Reputation: 2694
I'm trying to calculate CPU / GPU FLOPS performance but I'm not sure if I'm doing it correctly.
Let's say we have:
This Wiki page says that Kaby Lake CPUs compute 32 FLOPS (single precision FP32) and Pascal cards compute 2 FLOPS (single precision FP32), which means we can compute their total FLOPS performance using the following formulas:
CPU:
TOTAL_FLOPS = 2.8 GHz * 4 cores * 32 FLOPS = 358 GFLOPS
GPU:
TOTAL_FLOPS = 1.3 GHz * 768 cores * 2 FLOPS = 1996 GFLOPS
[SOLVED] Most of the guides I've seen (like this one) are using physical cores in the formula. What I don't understand is why not use threads (logical cores) instead? Weren't threads created specifically to double the floating point calculations performance? Why are we ignoring them then?
Am I doing it correctly at all? I couldn't find a single reliable source for calculating FLOPS, all the information on the internet is contradicting. For the i7 7700HQ Kaby Lake CPU I found FLOPS values as low as 29 GFLOPS even though the formula above gives us 358 GFLOPS. I don't know what to believe.

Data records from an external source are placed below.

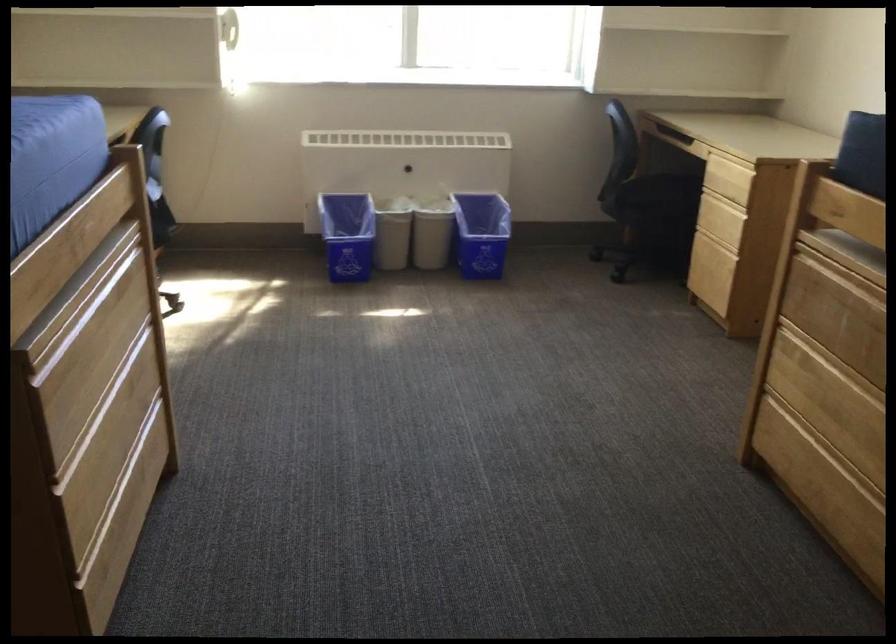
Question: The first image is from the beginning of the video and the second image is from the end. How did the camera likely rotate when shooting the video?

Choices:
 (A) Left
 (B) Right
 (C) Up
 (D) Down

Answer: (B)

[EDITED] Is there a cross-platform (Win, Mac, Linux) library in Node.js / Python / C++ that gets all the GPU stats like shading cores, clock, FP32 and FP64 FLOPS values so I could calculate the performance myself, or a library that automatically calculates the max theoretical FP32 and FP64 FLOPS performance by utilizing all available CPU / GPU instruction sets like AVX, SSE, etc? It's quite ridiculous that we cannot just get the FLOPS stats from the CPU / GPU directly, instead we have to download and parse a wiki page to get the value. Even when using C++, it seems (I don't actually know) we have to download the 2 GB CUDA toolkit just to get access to the Nvidia GPU information - which would make it practically impossible to make the app available for others, since no one would download a 2 GB app. The only library I could find is a 40 year old C library, written when advanced instructions didn't even exist yet.
Upvotes: 0
Views: 2867